Hooo boy, we have a few points to unpack from Table 3. First is that 47 percent who say many areas of the SOX control environment aren’t conducive to automation. That raises the question of whether there’s some natural ceiling to how much automation a compliance program can embrace. I suppose in some theoretical world, where the enterprise operations remain largely unchanged from one year to the next, you could slowly shape the SOX control environment to something more suited to automation — but here in the real world, that’s not likely to happen. (By the way, I’d love to hear any specific examples of how your SOX program isn’t conducive to automation; if anyone wants to talk confidentially, drop me a line at [email protected].)
We also have all those other obstacles to more automation: lack of time to explore automation due to other priorities, lack of skilled talent, inability to train, manage, and govern automation efforts. That’s probably because most companies still saddle the internal audit team with lots of SOX compliance work (internal audit teams spend 47 percent of their time on SOX, according to the Protiviti survey) and internal audit teams are simply stretched too thin. They’re so busy with the here-and-now of risk assessments, control testing, and remediation, and their day job of conducting other audits, that they don’t have time to step back and build a smarter, more strategic, more automated approach.
A Word About External Auditors
For all our talk about greater automation of controls testing, it’s also fair to ask why we bother with this push. For example, if you invest time and money in an automation program, will your external audit team place more reliance on those testing results?
The Protiviti findings suggest that the answer might well be “no.” The average percentage of controls testing that external auditors relied upon was only 29 percent. On the optimistic side, one could argue that this means there is plenty of opportunity for more automation, and more use of those results by external audit. On the pessimistic side, however, we could also argue that external auditors will continue to insist on their own testing, because they’re under increasing pressure from the Public Company Accounting Oversight Board and the Securities and Exchange Commission to take a more skeptical view of their client’s audit work.
Plenty of SOX compliance people whisper to me behind the scenes that what they encounter in the real world is the pessimistic scenario. That’s unfortunate, and it underlines the challenge of developing the right automation strategy, in close discussion with your external auditors and your senior executive overlords approving your project budget.

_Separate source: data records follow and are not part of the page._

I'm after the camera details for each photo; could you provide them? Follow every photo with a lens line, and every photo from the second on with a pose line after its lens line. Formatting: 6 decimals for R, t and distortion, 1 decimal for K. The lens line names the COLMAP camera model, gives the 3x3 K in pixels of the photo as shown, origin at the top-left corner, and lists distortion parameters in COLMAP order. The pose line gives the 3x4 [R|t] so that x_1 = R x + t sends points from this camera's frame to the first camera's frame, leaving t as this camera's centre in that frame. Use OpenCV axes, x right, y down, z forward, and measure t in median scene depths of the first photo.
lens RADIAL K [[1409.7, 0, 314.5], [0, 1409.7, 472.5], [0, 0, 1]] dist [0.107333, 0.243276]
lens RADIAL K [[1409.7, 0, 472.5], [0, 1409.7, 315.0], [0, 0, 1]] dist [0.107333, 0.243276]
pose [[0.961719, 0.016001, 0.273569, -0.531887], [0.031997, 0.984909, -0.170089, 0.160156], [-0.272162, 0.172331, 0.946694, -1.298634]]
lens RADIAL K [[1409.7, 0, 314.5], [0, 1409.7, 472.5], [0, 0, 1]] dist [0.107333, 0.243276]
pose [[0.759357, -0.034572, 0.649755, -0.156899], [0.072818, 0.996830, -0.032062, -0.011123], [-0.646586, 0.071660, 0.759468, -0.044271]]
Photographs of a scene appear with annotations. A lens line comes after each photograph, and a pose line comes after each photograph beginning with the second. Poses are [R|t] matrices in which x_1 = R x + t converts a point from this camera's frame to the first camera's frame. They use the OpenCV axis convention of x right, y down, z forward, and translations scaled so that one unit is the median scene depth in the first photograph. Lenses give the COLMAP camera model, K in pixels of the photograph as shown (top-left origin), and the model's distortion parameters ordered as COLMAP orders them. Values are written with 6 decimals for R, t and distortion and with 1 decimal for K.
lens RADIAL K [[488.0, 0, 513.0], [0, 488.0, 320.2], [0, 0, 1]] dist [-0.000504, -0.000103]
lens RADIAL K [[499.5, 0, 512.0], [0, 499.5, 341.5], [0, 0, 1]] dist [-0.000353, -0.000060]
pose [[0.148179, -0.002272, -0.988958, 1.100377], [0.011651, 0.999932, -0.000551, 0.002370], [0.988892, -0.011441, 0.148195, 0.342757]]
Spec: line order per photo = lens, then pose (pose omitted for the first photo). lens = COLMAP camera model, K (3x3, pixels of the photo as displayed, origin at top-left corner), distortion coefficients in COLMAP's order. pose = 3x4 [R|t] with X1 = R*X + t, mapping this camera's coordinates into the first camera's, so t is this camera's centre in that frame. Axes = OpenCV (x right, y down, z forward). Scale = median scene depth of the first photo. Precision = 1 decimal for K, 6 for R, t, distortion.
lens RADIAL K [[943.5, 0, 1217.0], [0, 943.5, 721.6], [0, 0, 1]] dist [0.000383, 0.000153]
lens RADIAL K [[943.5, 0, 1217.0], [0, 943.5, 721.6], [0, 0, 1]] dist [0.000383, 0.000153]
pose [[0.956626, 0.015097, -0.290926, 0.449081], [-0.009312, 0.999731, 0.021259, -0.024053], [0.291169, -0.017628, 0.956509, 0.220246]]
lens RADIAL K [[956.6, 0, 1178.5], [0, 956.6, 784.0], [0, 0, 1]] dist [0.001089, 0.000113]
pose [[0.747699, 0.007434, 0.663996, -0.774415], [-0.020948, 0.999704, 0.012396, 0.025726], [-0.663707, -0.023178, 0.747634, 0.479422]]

We have one other item to note, too: as companies embrace automated controls, an increasing number of external auditors want to review the actual source code for those controls.
Again, the portion of external auditors inspecting source code tends to increase with the size and complexity of the company. For example, 64 percent of large accelerated filers said their auditors inspected source code, while the figures were 49 percent of accelerated filers and only 32 percent for non-accelerated filers. That’s not surprising, since larger companies are more likely to have automated processes running on dedicated business ERP software.
Moreover, in our digitally transformed world where cybersecurity risk is everywhere — where cybersecurity risk and SOX compliance risk are converging into one blurry mess of access control risk — we should welcome this practice. My question is how companies might anticipate this source code scrutiny. You could, for example, perform more vulnerability scans on your Oracle or SAP software to identify security risks and seal those flaws up. By definition, your access control will improve and that will strengthen your SOX environment.
That’s enough for today. Clearly SOX compliance continues to be as challenging as ever.